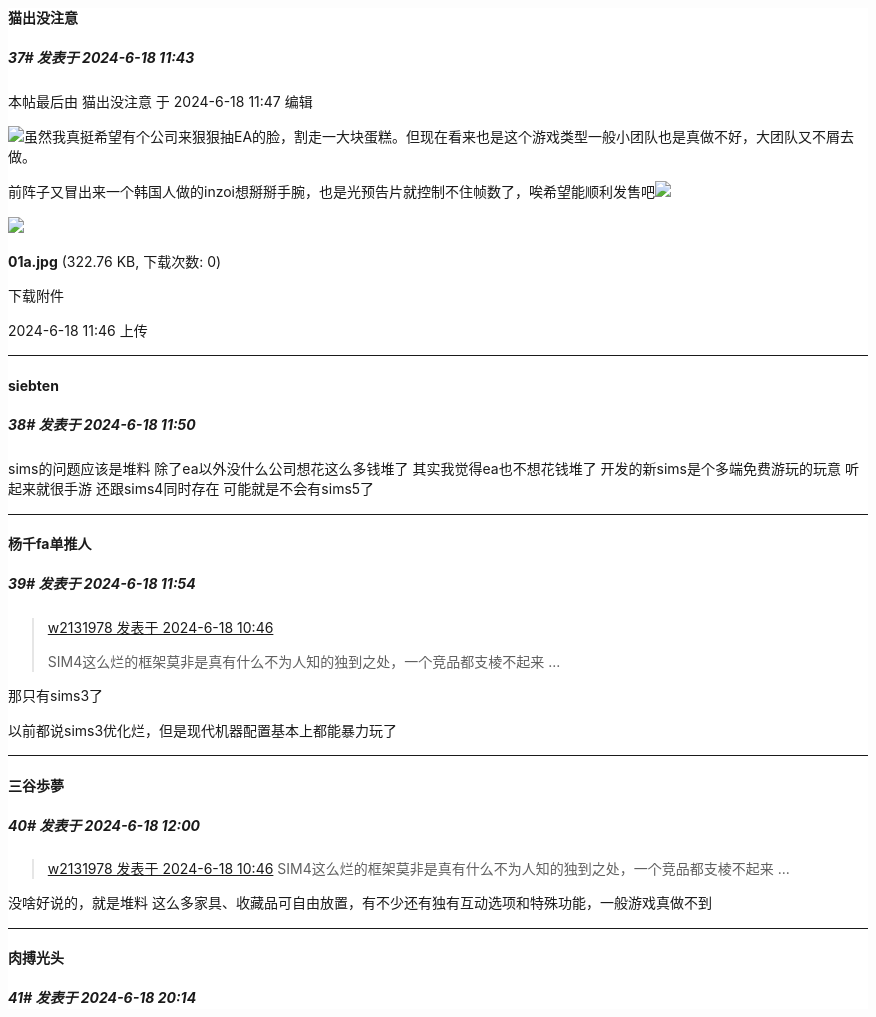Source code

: ####  猫出没注意  
##### 37#       发表于 2024-6-18 11:43

 本帖最后由 猫出没注意 于 2024-6-18 11:47 编辑 

<img src="https://static.saraba1st.com/image/smiley/face2017/092.png" referrerpolicy="no-referrer">虽然我真挺希望有个公司来狠狠抽EA的脸，割走一大块蛋糕。但现在看来也是这个游戏类型一般小团队也是真做不好，大团队又不屑去做。

前阵子又冒出来一个韩国人做的inzoi想掰掰手腕，也是光预告片就控制不住帧数了，唉希望能顺利发售吧<img src="https://static.saraba1st.com/image/smiley/face2017/018.png" referrerpolicy="no-referrer">

<img src="https://img.saraba1st.com/forum/202406/18/114659klppfc5hhbf6p505.jpg" referrerpolicy="no-referrer">

<strong>01a.jpg</strong> (322.76 KB, 下载次数: 0)

下载附件

2024-6-18 11:46 上传

*****

####  siebten  
##### 38#       发表于 2024-6-18 11:50

sims的问题应该是堆料 除了ea以外没什么公司想花这么多钱堆了 其实我觉得ea也不想花钱堆了 开发的新sims是个多端免费游玩的玩意 听起来就很手游 还跟sims4同时存在 可能就是不会有sims5了

*****

####  杨千fa单推人  
##### 39#       发表于 2024-6-18 11:54

<blockquote><a href="httphttps://bbs.saraba1st.com/2b/forum.php?mod=redirect&amp;goto=findpost&amp;pid=65280123&amp;ptid=2125377" target="_blank">w2131978 发表于 2024-6-18 10:46</a>

SIM4这么烂的框架莫非是真有什么不为人知的独到之处，一个竞品都支棱不起来 ...</blockquote>
那只有sims3了

以前都说sims3优化烂，但是现代机器配置基本上都能暴力玩了

*****

####  三谷歩夢  
##### 40#       发表于 2024-6-18 12:00

<blockquote><a href="httphttps://bbs.saraba1st.com/2b/forum.php?mod=redirect&amp;goto=findpost&amp;pid=65280123&amp;ptid=2125377" target="_blank">w2131978 发表于 2024-6-18 10:46</a>
SIM4这么烂的框架莫非是真有什么不为人知的独到之处，一个竞品都支棱不起来 ...</blockquote>
没啥好说的，就是堆料
这么多家具、收藏品可自由放置，有不少还有独有互动选项和特殊功能，一般游戏真做不到


*****

####  肉搏光头  
##### 41#       发表于 2024-6-18 20:14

----------------------------------------

**THE PROBLEM**: Can you rewrite the material above as a JSON list of strings, one string per line, with blank lines omitted? Keep the pictures out of your answer.

**FINISHED EXERCISE**:
[
  "Source code",
  ": ####  猫出没注意  ",
  "##### 37#       发表于 2024-6-18 11:43",
  " 本帖最后由 猫出没注意 于 2024-6-18 11:47 编辑 ",
  "<img src=\"https://static.saraba1st.com/image/smiley/face2017/092.png\" referrerpolicy=\"no-referrer\">虽然我真挺希望有个公司来狠狠抽EA的脸，割走一大块蛋糕。但现在看来也是这个游戏类型一般小团队也是真做不好，大团队又不屑去做。",
  "前阵子又冒出来一个韩国人做的inzoi想掰掰手腕，也是光预告片就控制不住帧数了，唉希望能顺利发售吧<img src=\"https://static.saraba1st.com/image/smiley/face2017/018.png\" referrerpolicy=\"no-referrer\">",
  "<img src=\"https://img.saraba1st.com/forum/202406/18/114659klppfc5hhbf6p505.jpg\" referrerpolicy=\"no-referrer\">",
  "<strong>01a.jpg</strong> (322.76 KB, 下载次数: 0)",
  "下载附件",
  "2024-6-18 11:46 上传",
  "*****",
  "####  siebten  ",
  "##### 38#       发表于 2024-6-18 11:50",
  "sims的问题应该是堆料 除了ea以外没什么公司想花这么多钱堆了 其实我觉得ea也不想花钱堆了 开发的新sims是个多端免费游玩的玩意 听起来就很手游 还跟sims4同时存在 可能就是不会有sims5了",
  "*****",
  "####  杨千fa单推人  ",
  "##### 39#       发表于 2024-6-18 11:54",
  "<blockquote><a href=\"httphttps://bbs.saraba1st.com/2b/forum.php?mod=redirect&amp;goto=findpost&amp;pid=65280123&amp;ptid=2125377\" target=\"_blank\">w2131978 发表于 2024-6-18 10:46</a>",
  "SIM4这么烂的框架莫非是真有什么不为人知的独到之处，一个竞品都支棱不起来 ...</blockquote>",
  "那只有sims3了",
  "以前都说sims3优化烂，但是现代机器配置基本上都能暴力玩了",
  "*****",
  "####  三谷歩夢  ",
  "##### 40#       发表于 2024-6-18 12:00",
  "<blockquote><a href=\"httphttps://bbs.saraba1st.com/2b/forum.php?mod=redirect&amp;goto=findpost&amp;pid=65280123&amp;ptid=2125377\" target=\"_blank\">w2131978 发表于 2024-6-18 10:46</a>",
  "SIM4这么烂的框架莫非是真有什么不为人知的独到之处，一个竞品都支棱不起来 ...</blockquote>",
  "没啥好说的，就是堆料",
  "这么多家具、收藏品可自由放置，有不少还有独有互动选项和特殊功能，一般游戏真做不到",
  "*****",
  "####  肉搏光头  ",
  "##### 41#       发表于 2024-6-18 20:14"
]